|
Radar de velocidad de carne y hueso.
|
Hace unos días, después de la presentación de mi novela LA ROPAVEJERA, el génesis del
mal (aprovecho para la publicidad) en el festival de cine
FANTASTI'CS de Castellón; a la vuelta entré por la autopista. Al llegar al
peaje, y justo donde ya empiezan a anunciar una velocidad inferior a los 120,
vi a un vehículo (pobrecito él) averiado en el arcén, con su correspondiente iluminación
y el triángulo bien puestecito, aunque creo que a menos de 50 metros, pero eso
no lo podría jurar. La cosa, dada la experiencia, estaba clara. Se trataba de
un radar de velocidad puesto a mala leche.

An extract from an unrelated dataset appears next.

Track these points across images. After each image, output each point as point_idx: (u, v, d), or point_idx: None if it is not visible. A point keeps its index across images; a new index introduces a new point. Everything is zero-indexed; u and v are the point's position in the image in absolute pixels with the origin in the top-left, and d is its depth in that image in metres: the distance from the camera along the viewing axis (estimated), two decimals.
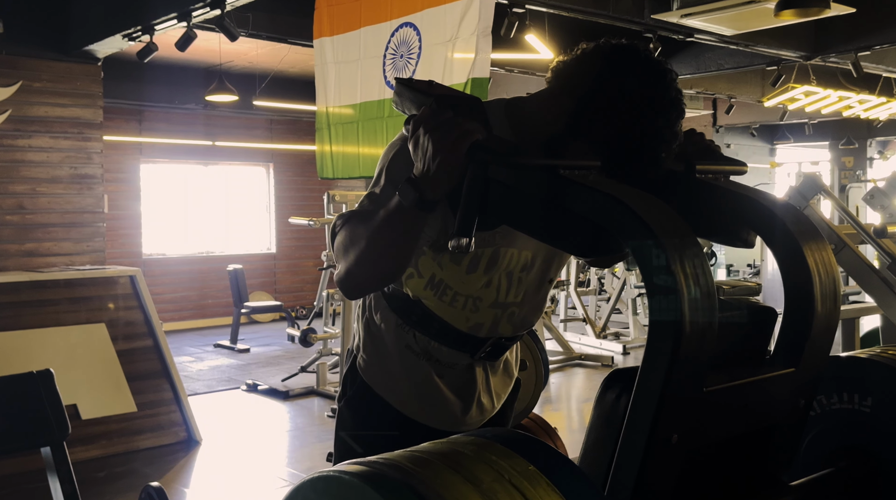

Un radar de velocidad en el
arcén, donde está expresamente prohibido estacionar, salvo precisamente en caso
de necesidad imperiosa por avería... cosa que simulaba... pero que no era. No
le pude hacer una foto, pero bueno, hay muchas por internet de situaciones
similares y yo mismo lo he denunciado en más de una ocasión en este blog. Poner
un radar en un lugar infringiendo la normativa y, además, poniendo en peligro a
los usuarios, debería de estar perseguido judicialmente.
Eso me hizo pensar en que también ellos se jugaban el tipo
tontamente, porque se quiera o no, permanecer dentro del vehículo mal aparcado
en plena autopista, es un peligro. Recordemos que en caso de avería se aconseja
abandonar el vehículo y apartarse prudentemente de la carretera para no acabar
atropellado.
Radar de velocidad de carne y hueso, a la desesperada para
llegar a final de mes
El caso es que pensando en que también ellos se jugaban la vida
por cuatro multas de m..., hoy me he enterado de que en Francia son todavía más
irresponsables que aquí (que ya es decir). No hay más que mirar las fotos en
las que se puede ver perfectamente a un policía, carente de sentido común, o
desesperado por llegar a final de mes (o quién sabe si ambas cosas), escondido
en un hito de vértice compuesto, sí, uno de esos cacharros de plástico verde
redondeados que tan a menudo vemos despanzurrados por algún vehículo.
Como diría mi abuela... P'ABERSE MATAO.